Dirk tried to put his hand in Hannelore’s, but she would have none of it. “So public here on the road, anyone could see, and tell the miller’s son.” She snorted.

So at the abandoned chapel Dirk said, “Wait,” and he got the key from its hiding place and opened up the door. He closed it behind him but didn’t lock it, for he didn’t want her to feel she was being imprisoned against her will. “This is private enough,” he said.

“No one comes here.” She sniffed at the wood rot and the mold and perhaps the ornamentation. “Who would?”

He put his hands on her shoulders. “My name is Dirk.”

“Of course I know that, I asked. Dirk Dummkopf, I know all about it.”

“I’m not slow.”

“Well, you’re not hasty,” she replied, and took one of his hands off her shoulder and put it against her bosom. He marveled at the size of her breast, at the feeling of mobility of cloth riding over the skin riding over firm yet tender mass. Then she sighed and undid the top two ties of her shift. “Your hand belongs inside the clothing. I see you’ve had no experience.”

“I’ve watched you for a month now.”

“And you haven’t noticed I have another one of those on the other side? Pity about the gruesome eye. This is like teaching children how to roll on their stockings.” She guided his other hand. He wasn’t sure if he should be tender or testing, but he so loved his hand upon the curves—they were exactly the right size for a man’s hands. She put her own hands on her hips and whistled while he closed his eye and let his palms float like swan’s down upon the waters. The sides of his thumbs brushed against her nipples, which went hard. He wasn’t sure this was welcoming to her and he withdrew his hands.

“Are you worried about consequences? I’ve been down to the dock before, you know; I’m readied.” Her voice was still hard but her words seemed chosen by kindness. He thought he knew what she meant. “Are you going to kiss me?”

He kissed below her ear, on the edge of her chin; he kissed her nose, the knuckles on her clenched hands, which now were nearly tucked inside of her elbows. She seemed open and closed at the same time. He was confused, but he expected this is what was meant to happen.

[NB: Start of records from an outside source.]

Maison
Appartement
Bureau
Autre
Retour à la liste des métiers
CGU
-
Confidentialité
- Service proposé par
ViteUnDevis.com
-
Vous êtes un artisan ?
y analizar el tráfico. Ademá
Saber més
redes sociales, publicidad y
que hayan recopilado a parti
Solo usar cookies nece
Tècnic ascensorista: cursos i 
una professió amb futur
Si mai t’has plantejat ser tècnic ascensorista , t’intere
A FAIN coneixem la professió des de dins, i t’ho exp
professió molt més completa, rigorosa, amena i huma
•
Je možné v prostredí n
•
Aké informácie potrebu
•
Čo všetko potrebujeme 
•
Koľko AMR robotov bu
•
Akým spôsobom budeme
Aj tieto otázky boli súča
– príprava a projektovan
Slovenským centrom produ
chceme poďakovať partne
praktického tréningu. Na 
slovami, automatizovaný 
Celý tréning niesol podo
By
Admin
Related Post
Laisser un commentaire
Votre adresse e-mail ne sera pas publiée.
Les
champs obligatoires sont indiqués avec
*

“You fool, kiss my mouth,” she said. He didn’t want to approach that bitter mouth. He dove toward her neck and put his arms around her waist, but that seemed to lead nowhere particularly.

“You’re abashed by the open space in front of the old altar,” she said at last. “I suppose I can understand. Come, we’ll climb to where the choristers used to sing. We can disrobe there and lie down.”

She found the door to the choir loft and led him by the hand. His heart was racing. The stair-hall was dark, the steps dotted with mouse turds. The thick dust made him sneeze.

In the loft she spread out some moth-eaten vestments on a pew and sat down. She lowered her blouse just as he had hoped she would. She took off her wooden shoes; her bare, callused feet looked like swedes. Hannelore’s face seemed bright and sad in the gloom. “Well, come on, I have just so long,” she said, and lay back upon the pew with an arm over her eyes.